[TAREFA A] Por favor, apresente em forma de lista numerada, sem as linhas em branco, tudo o que vai da linha que contém "CliffHanger dust grey S" até o fim das entradas, com as duas pontas incluídas. Deixe as imagens de fora da resposta.

________________________

Nova regra veta reajuste salarial de servidores e realização de concursos se meta fiscal não for cumprida

Após um dia de intensas negociações, o relator do arcabouço fiscal na Câmara, deputado Cláudio Cajado (PP-BA), inseriu uma série de “gatilhos” no texto, ou seja, medidas de correção automática de despesas, caso a meta para as contas públicas não seja cumprida. As mudanças foram anunciadas após reunião com líderes da Câmara, na noite de segunda-feira.

Segundo Cajado, em caso de descumprimento da meta por um ano, haverá proibição de criação de cargos, de reajuste de despesas obrigatórias, criação ou aumento de auxílios e concessão ou ampliação de benefício tributário, entre outras medidas. A pedido do presidente Luiz Inácio Lula da Silva, no entanto, as despesas com a política de valorização do salário mínimo e os reajustes do Bolsa Família ficarão de fora dos cortes.

— O salário mínimo e Bolsa Família são excepcionalizados. O Bolsa por ser uma despesa obrigatória, o salário mínimo porque houve acordo — disse Cajado.

Acordo contra emendas

As regras ficam mais duras em caso de descumprimento por dois anos consecutivos. Se isso ocorrer, além de todas as medidas anteriores, são disparados gatilhos que proíbem reajuste de salário, admissão de pessoal e realização de concurso público. Caso as metas voltem a ser atingidas, as medidas deixam de valer.

Na reunião, ficou decidido que a urgência do projeto do novo arcabouço fiscal será votada no plenário da Casa até amanhã. Se passar pela votação, o projeto vai direto ao plenário, sem precisar passar por debates em comissões específicas para o tema. A votação da proposta em si deve ficar para a semana que vem.

Cajado afirmou que já ficou negociado entre os partidos que não serão apresentadas propostas de emendas (sugestões de alterações para serem votadas separadamente) ao texto do arcabouço. A nova regra vai substituir o teto de gastos.

— Está mais ou menos encaminhado que não deva ter apresentação de emendas, nem destaques, porque houve um acordo aqui— disse Cajado.

O relator afirmou que os deputados estão cientes de que essa é a lei mais importante do ano.

— Todos os acordos são no sentido de ter credibilidade das contas públicas — garantiu.

Com a disponibilização do texto na íntegra, as bancadas poderão sugerir mais modificações. Cajado afirmou que vai ter uma nova rodada de conversas com os partidos nesta semana.

— Se houver acordo sobre outros pontos, não teria problema em acatar — afirmou.

Em reunião mais cedo com ministros e lideranças petistas, no Palácio do Planalto, o presidente Lula afirmou que não aceitará oposição do PT ou um racha do próprio partido durante as votações de tramitação do projeto.

Após reclamações de Cajado de que membros do PT estavam sendo contrários ao projeto, Lula escalou o líder do governo na Câmara, deputado José Guimarães (PT-CE), para conter o partido e outras legendas de centro-esquerda na votação da proposta. O presidente chegou a dizer, segundo interlocutores, que “quem dá trabalho é a oposição, não o partido do governo”.

________________________

[TAREFA B] Segundo a notícia sobre o arcabouço fiscal, quais despesas ficarão de fora dos cortes a pedido do presidente Lula?

________________________

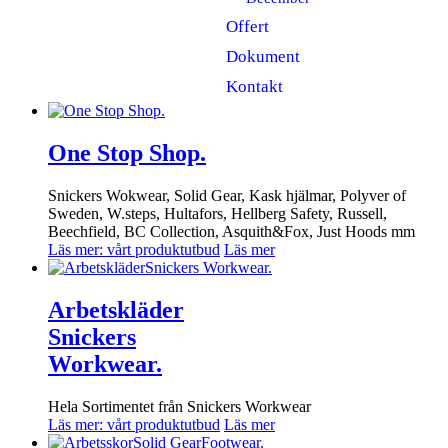
Offert
Dokument
Kontakt
One Stop Shop
.
Snickers Wokwear, Solid Gear, Kask hjälmar, Polyver of
Sweden, W.steps, Hultafors, Hellberg Safety, Russell,
Beechfield, BC Collection, Asquith&Fox, Just Hoods mm
Läs mer: vårt produktutbud
Läs mer
Arbetskläder
Snickers
Workwear
.
Hela Sortimentet från Snickers Workwear
Läs mer: vårt produktutbud
Läs mer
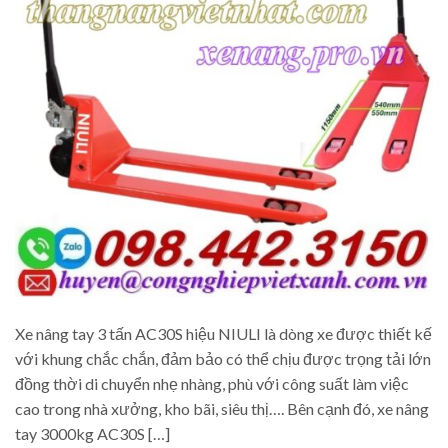
Xe nâng tay 3 tấn AC30S hiệu NIULI là dòng xe được thiết kế
với khung chắc chắn, đảm bảo có thể chịu được trọng tải lớn
đồng thời di chuyển nhẹ nhàng, phù với công suất làm việc
cao trong nhà xưởng, kho bãi, siêu thị…. Bên cạnh đó, xe nâng
tay 3000kg AC30S […]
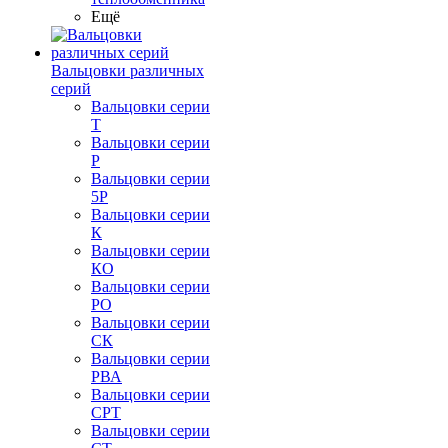
Ещё
Вальцовки различных
серий
Вальцовки серии
Т
Вальцовки серии
Р
Вальцовки серии
5Р
Вальцовки серии
К
Вальцовки серии
КО
Вальцовки серии
РО
Вальцовки серии
СК
Вальцовки серии
РВА
Вальцовки серии
СРТ
Вальцовки серии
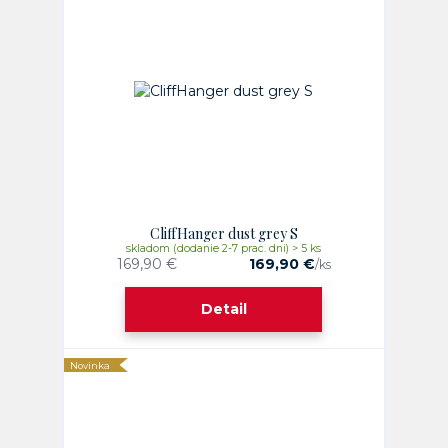
CliffHanger dust grey S
skladom (dodanie 2-7 prac. dni) > 5 ks
169,90 €
169,90 €
/
ks
Detail
Novinka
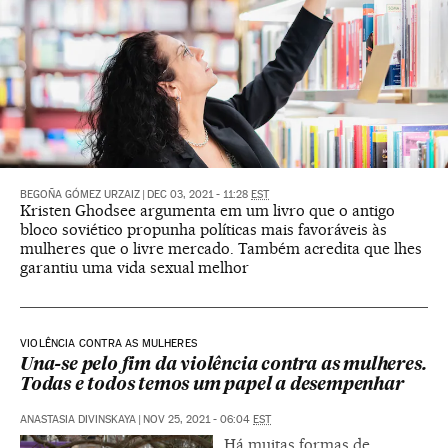
BEGOÑA GÓMEZ URZAIZ
|
DEC 03, 2021 - 11:28
EST
Kristen Ghodsee argumenta em um livro que o antigo
bloco soviético propunha políticas mais favoráveis às
mulheres que o livre mercado. Também acredita que lhes
garantiu uma vida sexual melhor
VIOLÊNCIA CONTRA AS MULHERES
Una-se pelo fim da violência contra as mulheres.
Todas e todos temos um papel a desempenhar
ANASTASIA DIVINSKAYA
|
NOV 25, 2021 - 06:04
EST
Há muitas formas de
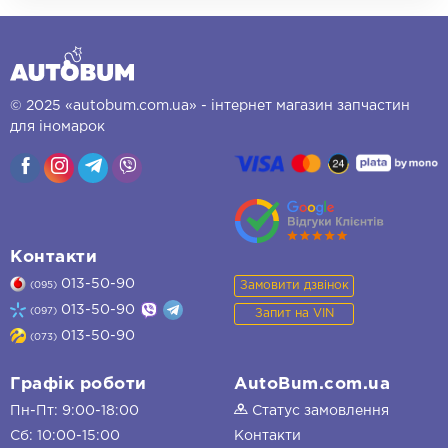
© 2025 «autobum.com.ua» - інтернет магазин запчастин
для іномарок
Контакти
013-50-90
Замовити дзвінок
(095)
013-50-90
(097)
Запит на VIN
013-50-90
(073)
Графік роботи
AutoBum.com.ua
Пн-Пт: 9:00-18:00
Статус замовлення
Сб: 10:00-15:00
Контакти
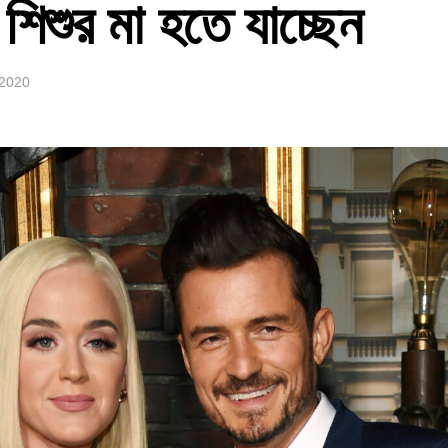
শিশুর মা হতে যাচ্ছেন
 2020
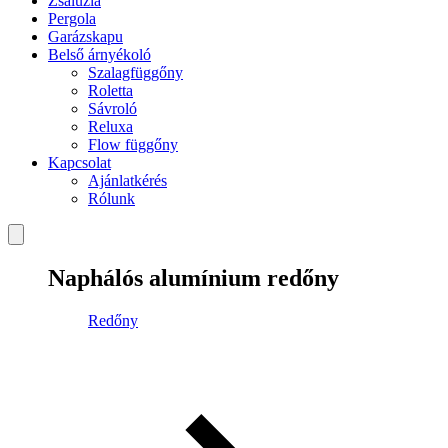
Zsaluzia
Pergola
Garázskapu
Belső árnyékoló
Szalagfüggőny
Roletta
Sávroló
Reluxa
Flow függőny
Kapcsolat
Ajánlatkérés
Rólunk
Naphálós alumínium redőny
Redőny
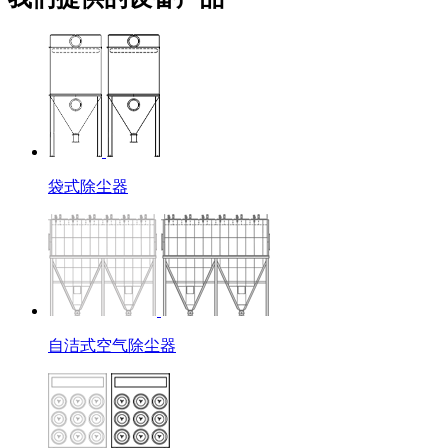
袋式除尘器
自洁式空气除尘器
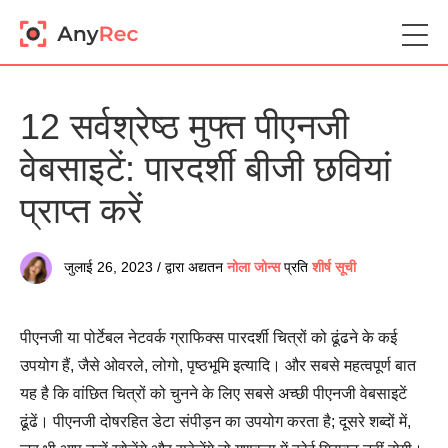
12 सर्वश्रेष्ठ मुफ्त पीएनजी
वेबसाइटें: पारदर्शी बीजी छवियां
प्राप्त करें
जुलाई 26, 2023 / द्वारा अद्यतन
नोला जोन्स
प्रति
शीर्ष सूची
पीएनजी या पोर्टेबल नेटवर्क ग्राफिक्स पारदर्शी चित्रों को ढूंढने के कई
उपयोग हैं, जैसे ओवरले, लोगो, पृष्ठभूमि इत्यादि। और सबसे महत्वपूर्ण बात
यह है कि वांछित चित्रों को चुनने के लिए सबसे अच्छी पीएनजी वेबसाइटें
ढूंढें। पीएनजी दोषरहित डेटा संपीड़न का उपयोग करता है; दूसरे शब्दों में,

________________________

[RESPOSTA ESCRITA A]
1. CliffHanger dust grey S
2. skladom (dodanie 2-7 prac. dni) > 5 ks
3. 169,90 €
4. 169,90 €
5. /
6. ks
7. Detail
8. Novinka
9. BEGOÑA GÓMEZ URZAIZ
10. |
11. DEC 03, 2021 - 11:28
12. EST
13. Kristen Ghodsee argumenta em um livro que o antigo
14. bloco soviético propunha políticas mais favoráveis às
15. mulheres que o livre mercado. Também acredita que lhes
16. garantiu uma vida sexual melhor
17. VIOLÊNCIA CONTRA AS MULHERES
18. Una-se pelo fim da violência contra as mulheres.
19. Todas e todos temos um papel a desempenhar
20. ANASTASIA DIVINSKAYA
21. |
22. NOV 25, 2021 - 06:04
23. EST
24. Há muitas formas de
25. © 2025 «autobum.com.ua» - інтернет магазин запчастин
26. для іномарок
27. Контакти
28. 013-50-90
29. Замовити дзвінок
30. (095)
31. 013-50-90
32. (097)
33. Запит на VIN
34. 013-50-90
35. (073)
36. Графік роботи
37. AutoBum.com.ua
38. Пн-Пт: 9:00-18:00
39. Статус замовлення
40. Сб: 10:00-15:00
41. Контакти
42. শিশুর মা হতে যাচ্ছেন
43.  2020
44. Zsaluzia
45. Pergola
46. Garázskapu
47. Belső árnyékoló
48. Szalagfüggőny
49. Roletta
50. Sávroló
51. Reluxa
52. Flow függőny
53. Kapcsolat
54. Ajánlatkérés
55. Rólunk
56. Naphálós alumínium redőny
57. Redőny
58. 袋式除尘器
59. 自洁式空气除尘器
60. 12 सर्वश्रेष्ठ मुफ्त पीएनजी
61. वेबसाइटें: पारदर्शी बीजी छवियां
62. प्राप्त करें
63. जुलाई 26, 2023 / द्वारा अद्यतन
64. नोला जोन्स
65. प्रति
66. शीर्ष सूची
67. पीएनजी या पोर्टेबल नेटवर्क ग्राफिक्स पारदर्शी चित्रों को ढूंढने के कई
68. उपयोग हैं, जैसे ओवरले, लोगो, पृष्ठभूमि इत्यादि। और सबसे महत्वपूर्ण बात
69. यह है कि वांछित चित्रों को चुनने के लिए सबसे अच्छी पीएनजी वेबसाइटें
70. ढूंढें। पीएनजी दोषरहित डेटा संपीड़न का उपयोग करता है; दूसरे शब्दों में,

[RESPOSTA ESCRITA B] As despesas com a política de valorização do salário mínimo e os reajustes do Bolsa Família.